Scenario Before After
policy backend: memory memory cache memory cache (unchanged)
policy backend: redis, cache.redis configured memory cache (policy field ignored) redis cache, shared across DP replicas
policy backend: redis, no cache.redis memory cache (silent, node-local) caching disabled for matching requests: every call pays the upstream, cache_status = disabled, warn-once-per-policy log
cache.backend: redis without cache.redis boot error boot error (unchanged)

Tests

  • unit (crates/aisix-proxy/src/lib.rs):
    • redis_backend_policy_without_redis_disables_caching — both identical calls pay the upstream (wiremock .expect(2)), no x-aisix-cache header, telemetry cache_status = "disabled"
    • redis_backend_policy_dispatches_to_redis_instance — with a redis instance present, the entry is written to it and ONLY it (pinned by fingerprint; the memory instance stays empty, so a wrong-instance dispatch can't hide behind a generic "hit")
    • existing memory-policy cache tests unchanged and passing
  • e2e (tests/e2e/src/cases/cache-policy-backend-e2e.test.ts):
    • memory-only DP + backend: redis policy → two identical chats BOTH reach the upstream, header absent. Fails against an origin/main binary (the first call already gets x-aisix-cache: miss from the silent memory fallback, the repeat is served as hit), passes with this branch. A canary policy created after the redis policy guards against vacuous passes during config propagation.
    • real-redis positive path (CI already provisions redis:7-alpine): two DP instances share one redis — miss on DP A, hit on DP B without re-hitting the upstream, proving the entry lives in redis rather than node memory. Skips honestly when no redis is reachable.
  • docs synced (configuration/caching.md backend boundary, configuration/bootstrap-config.md cache section, operations/production-deployment.md, response-caching tutorial, roadmap status) and schemas/resources/cache_policy.schema.json regenerated via dump-schema

Endpoint-family sweep: the cache-policy gate exists only on /v1/chat/completions (chat.rs::dispatch); messages/responses/embeddings/rerank/audio/images have no cache gate today, so there are no sibling sites sharing this bug.

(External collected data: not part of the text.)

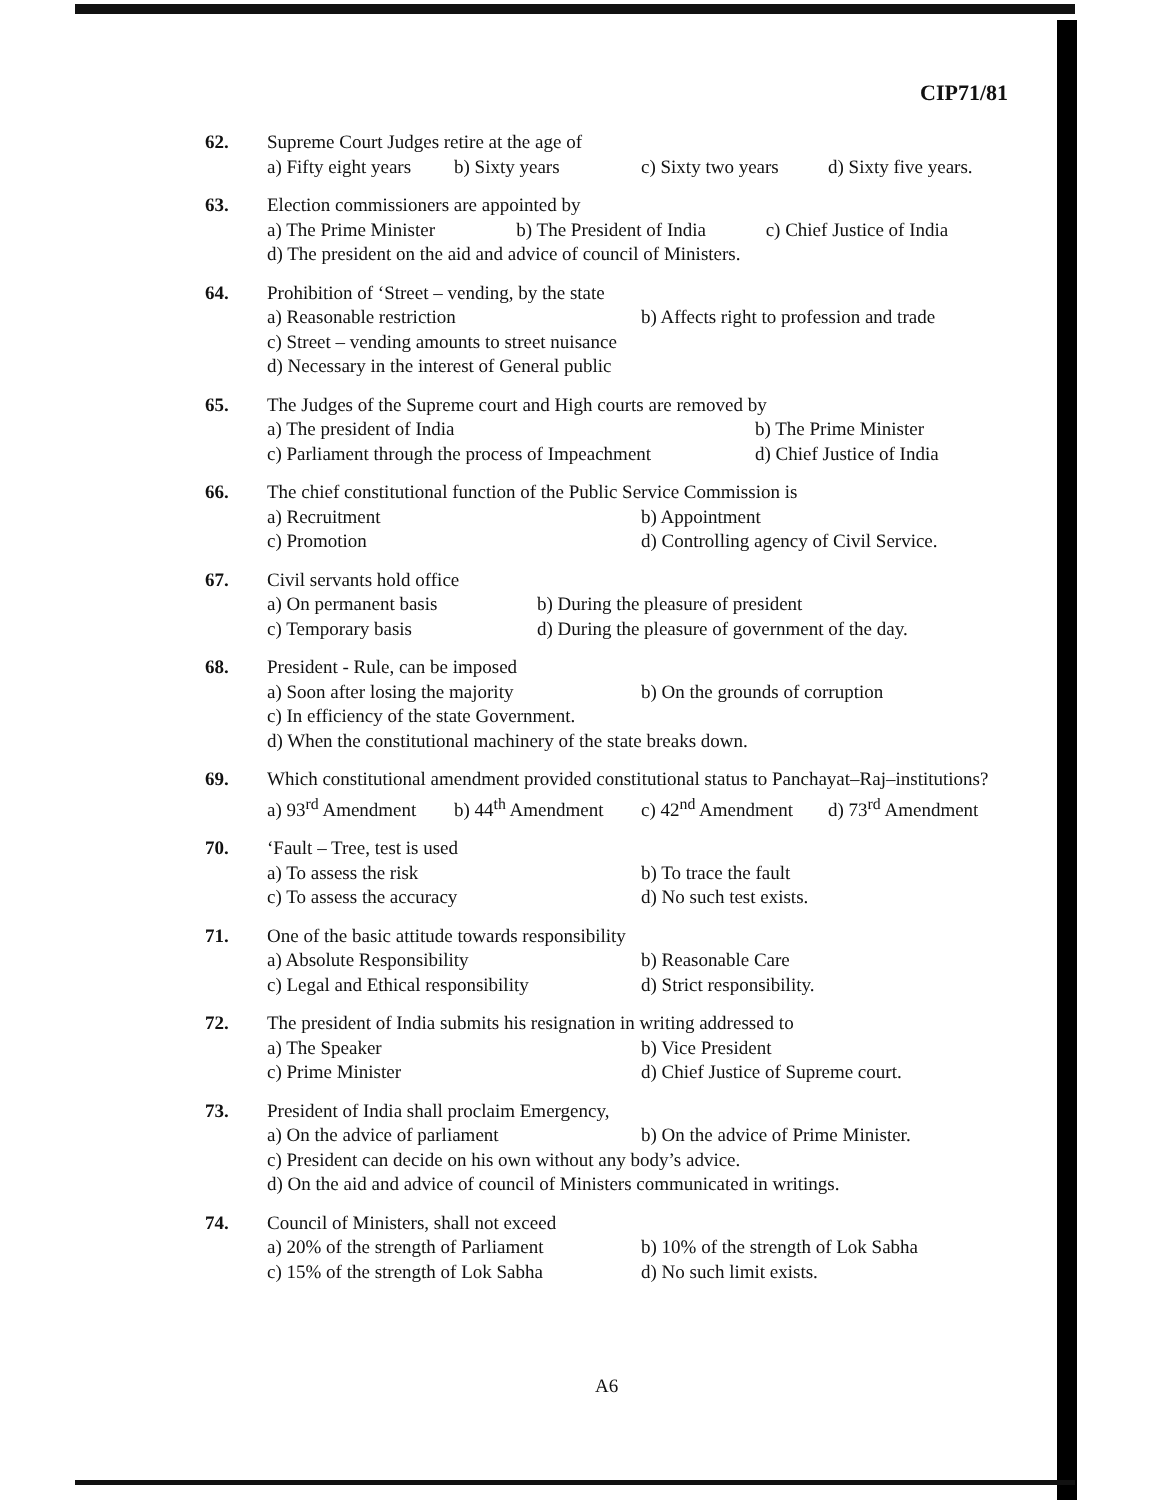CIP71/81
62. Supreme Court Judges retire at the age of
a) Fifty eight years b) Sixty years c) Sixty two years d) Sixty five years.
63. Election commissioners are appointed by
a) The Prime Minister b) The President of India c) Chief Justice of India
d) The president on the aid and advice of council of Ministers.
64. Prohibition of ‘Street – vending, by the state
a) Reasonable restriction b) Affects right to profession and trade
c) Street – vending amounts to street nuisance
d) Necessary in the interest of General public
65. The Judges of the Supreme court and High courts are removed by
a) The president of India b) The Prime Minister
c) Parliament through the process of Impeachment d) Chief Justice of India
66. The chief constitutional function of the Public Service Commission is
a) Recruitment b) Appointment
c) Promotion d) Controlling agency of Civil Service.
67. Civil servants hold office
a) On permanent basis b) During the pleasure of president
c) Temporary basis d) During the pleasure of government of the day.
68. President - Rule, can be imposed
a) Soon after losing the majority b) On the grounds of corruption
c) In efficiency of the state Government.
d) When the constitutional machinery of the state breaks down.
69. Which constitutional amendment provided constitutional status to Panchayat–Raj–institutions?
a) 93<sup>rd</sup> Amendment b) 44<sup>th</sup> Amendment c) 42<sup>nd</sup> Amendment d) 73<sup>rd</sup> Amendment
70. ‘Fault – Tree, test is used
a) To assess the risk b) To trace the fault
c) To assess the accuracy d) No such test exists.
71. One of the basic attitude towards responsibility
a) Absolute Responsibility b) Reasonable Care
c) Legal and Ethical responsibility d) Strict responsibility.
72. The president of India submits his resignation in writing addressed to
a) The Speaker b) Vice President
c) Prime Minister d) Chief Justice of Supreme court.
73. President of India shall proclaim Emergency,
a) On the advice of parliament b) On the advice of Prime Minister.
c) President can decide on his own without any body’s advice.
d) On the aid and advice of council of Ministers communicated in writings.
74. Council of Ministers, shall not exceed
a) 20% of the strength of Parliament b) 10% of the strength of Lok Sabha
c) 15% of the strength of Lok Sabha d) No such limit exists.
A6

LiteLLM has no per-policy baseline to compare against — its cache backend is one global Cache(type=...) selection — so no parity divergence arises; the per-policy instance selection aligns with the pgvector semantic-cache roadmap (#86). CP/dashboard already exposes the backend field, so no CP change is needed.

Part of api7/AISIX-Cloud#519 (finding B.8).

Summary by CodeRabbit

  • New Features

    • Cache backend selection is now determined per-policy, enabling flexible memory vs. Redis caching strategies for different request types.
  • Bug Fixes

    • Requests matching a Redis-backed policy without configured Redis now explicitly disable caching instead of silently falling back to memory.
  • Documentation

    • Enhanced configuration and troubleshooting documentation clarifying cache backend availability and runtime behavior.
  • Tests

    • Added integration and E2E tests validating per-policy cache backend dispatch and Redis backend sharing across instances.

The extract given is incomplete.